Start of Block

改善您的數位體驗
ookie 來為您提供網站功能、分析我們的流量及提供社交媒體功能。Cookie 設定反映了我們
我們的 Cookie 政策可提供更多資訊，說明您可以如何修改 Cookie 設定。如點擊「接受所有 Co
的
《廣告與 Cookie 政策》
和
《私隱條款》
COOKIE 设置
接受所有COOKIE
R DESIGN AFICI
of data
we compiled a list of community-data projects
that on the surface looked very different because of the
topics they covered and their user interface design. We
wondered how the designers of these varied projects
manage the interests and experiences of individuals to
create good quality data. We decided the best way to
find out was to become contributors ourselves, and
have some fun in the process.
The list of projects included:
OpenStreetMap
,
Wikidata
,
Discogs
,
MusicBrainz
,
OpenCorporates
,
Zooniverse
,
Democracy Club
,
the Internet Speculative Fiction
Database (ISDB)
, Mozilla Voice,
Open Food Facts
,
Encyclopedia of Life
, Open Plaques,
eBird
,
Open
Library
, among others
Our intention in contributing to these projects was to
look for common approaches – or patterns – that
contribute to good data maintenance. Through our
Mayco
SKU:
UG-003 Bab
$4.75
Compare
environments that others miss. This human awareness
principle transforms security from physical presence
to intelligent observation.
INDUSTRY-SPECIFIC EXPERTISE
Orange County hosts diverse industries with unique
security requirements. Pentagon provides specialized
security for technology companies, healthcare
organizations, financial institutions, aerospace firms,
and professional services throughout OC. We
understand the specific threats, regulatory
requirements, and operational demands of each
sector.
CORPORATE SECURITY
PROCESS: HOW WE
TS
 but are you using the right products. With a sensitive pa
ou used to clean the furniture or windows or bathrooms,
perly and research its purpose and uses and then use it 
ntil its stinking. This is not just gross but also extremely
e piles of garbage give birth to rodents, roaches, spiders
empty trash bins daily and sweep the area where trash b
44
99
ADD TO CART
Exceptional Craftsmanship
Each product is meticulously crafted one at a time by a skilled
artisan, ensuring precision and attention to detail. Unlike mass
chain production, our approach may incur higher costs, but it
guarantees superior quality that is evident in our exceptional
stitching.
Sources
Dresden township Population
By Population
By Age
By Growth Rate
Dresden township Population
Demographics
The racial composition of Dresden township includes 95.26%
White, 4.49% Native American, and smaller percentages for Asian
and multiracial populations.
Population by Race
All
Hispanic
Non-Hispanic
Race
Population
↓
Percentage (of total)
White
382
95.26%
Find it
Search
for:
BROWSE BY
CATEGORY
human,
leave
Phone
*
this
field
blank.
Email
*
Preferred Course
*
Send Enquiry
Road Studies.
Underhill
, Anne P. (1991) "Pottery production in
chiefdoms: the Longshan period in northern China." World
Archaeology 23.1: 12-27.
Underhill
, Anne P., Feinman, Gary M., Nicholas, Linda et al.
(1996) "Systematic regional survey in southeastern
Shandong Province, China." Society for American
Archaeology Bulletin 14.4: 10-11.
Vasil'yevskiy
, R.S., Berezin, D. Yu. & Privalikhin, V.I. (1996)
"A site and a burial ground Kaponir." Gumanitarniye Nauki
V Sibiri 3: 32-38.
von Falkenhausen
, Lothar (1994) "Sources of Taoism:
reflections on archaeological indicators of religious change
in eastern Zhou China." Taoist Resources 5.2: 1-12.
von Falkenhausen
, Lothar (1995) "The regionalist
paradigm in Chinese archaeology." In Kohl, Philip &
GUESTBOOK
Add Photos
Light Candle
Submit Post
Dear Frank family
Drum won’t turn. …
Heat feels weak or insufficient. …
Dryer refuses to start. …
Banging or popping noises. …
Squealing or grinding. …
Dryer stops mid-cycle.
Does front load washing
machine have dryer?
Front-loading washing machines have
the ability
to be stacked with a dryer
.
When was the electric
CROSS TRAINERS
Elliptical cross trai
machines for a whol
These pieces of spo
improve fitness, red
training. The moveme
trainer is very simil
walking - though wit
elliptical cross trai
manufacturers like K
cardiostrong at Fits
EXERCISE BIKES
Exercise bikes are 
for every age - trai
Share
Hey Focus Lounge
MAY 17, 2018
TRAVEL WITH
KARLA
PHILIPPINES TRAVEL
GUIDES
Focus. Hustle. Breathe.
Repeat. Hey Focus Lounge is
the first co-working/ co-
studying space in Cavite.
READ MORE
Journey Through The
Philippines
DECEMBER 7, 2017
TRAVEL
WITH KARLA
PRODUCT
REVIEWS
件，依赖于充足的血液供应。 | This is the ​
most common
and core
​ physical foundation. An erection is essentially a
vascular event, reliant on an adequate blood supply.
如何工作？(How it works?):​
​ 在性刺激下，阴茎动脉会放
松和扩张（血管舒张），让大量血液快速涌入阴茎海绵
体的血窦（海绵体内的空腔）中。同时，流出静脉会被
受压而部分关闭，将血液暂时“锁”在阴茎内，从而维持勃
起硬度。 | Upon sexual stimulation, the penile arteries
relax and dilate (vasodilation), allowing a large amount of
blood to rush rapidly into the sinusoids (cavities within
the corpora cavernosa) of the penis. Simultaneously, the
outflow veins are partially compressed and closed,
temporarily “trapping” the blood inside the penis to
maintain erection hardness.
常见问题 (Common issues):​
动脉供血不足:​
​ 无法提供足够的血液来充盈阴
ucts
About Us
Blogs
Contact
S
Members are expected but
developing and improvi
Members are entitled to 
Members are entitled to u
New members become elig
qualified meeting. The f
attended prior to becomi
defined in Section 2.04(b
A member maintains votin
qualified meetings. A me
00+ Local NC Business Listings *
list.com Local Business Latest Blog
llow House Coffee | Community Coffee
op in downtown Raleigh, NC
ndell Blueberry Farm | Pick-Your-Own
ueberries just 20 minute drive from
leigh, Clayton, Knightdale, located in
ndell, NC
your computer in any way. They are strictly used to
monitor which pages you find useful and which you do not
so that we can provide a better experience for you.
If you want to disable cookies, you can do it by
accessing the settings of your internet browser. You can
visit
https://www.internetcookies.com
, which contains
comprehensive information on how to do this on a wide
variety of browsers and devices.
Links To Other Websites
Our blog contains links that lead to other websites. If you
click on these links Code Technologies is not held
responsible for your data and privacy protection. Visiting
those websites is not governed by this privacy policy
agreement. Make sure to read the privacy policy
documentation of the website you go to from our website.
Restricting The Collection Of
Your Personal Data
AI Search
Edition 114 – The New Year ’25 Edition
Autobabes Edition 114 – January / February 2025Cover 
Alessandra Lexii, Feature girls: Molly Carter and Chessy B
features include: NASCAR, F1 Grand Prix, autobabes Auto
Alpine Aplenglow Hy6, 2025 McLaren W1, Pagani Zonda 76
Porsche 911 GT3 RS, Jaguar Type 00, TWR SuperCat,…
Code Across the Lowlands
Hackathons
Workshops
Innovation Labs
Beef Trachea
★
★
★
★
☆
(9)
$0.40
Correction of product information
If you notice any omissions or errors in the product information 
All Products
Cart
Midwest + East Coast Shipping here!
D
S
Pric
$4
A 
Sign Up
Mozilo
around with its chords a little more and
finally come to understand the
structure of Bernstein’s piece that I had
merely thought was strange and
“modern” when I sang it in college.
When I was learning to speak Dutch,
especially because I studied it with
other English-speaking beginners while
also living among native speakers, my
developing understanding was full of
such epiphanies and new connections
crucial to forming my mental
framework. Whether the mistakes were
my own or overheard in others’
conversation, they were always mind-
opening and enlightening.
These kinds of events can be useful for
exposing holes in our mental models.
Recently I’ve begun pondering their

End of Block

ACTIVITY
What is needed is an exact copy of the lines above, from the one containing "Innovation Labs" through the one containing "developing understanding was full of", with nothing added.

RESULT OF THIS TASK
Innovation Labs
Beef Trachea
★
★
★
★
☆
(9)
$0.40
Correction of product information
If you notice any omissions or errors in the product information 
All Products
Cart
Midwest + East Coast Shipping here!
D
S
Pric
$4
A 
Sign Up
Mozilo
around with its chords a little more and
finally come to understand the
structure of Bernstein’s piece that I had
merely thought was strange and
“modern” when I sang it in college.
When I was learning to speak Dutch,
especially because I studied it with
other English-speaking beginners while
also living among native speakers, my
developing understanding was full of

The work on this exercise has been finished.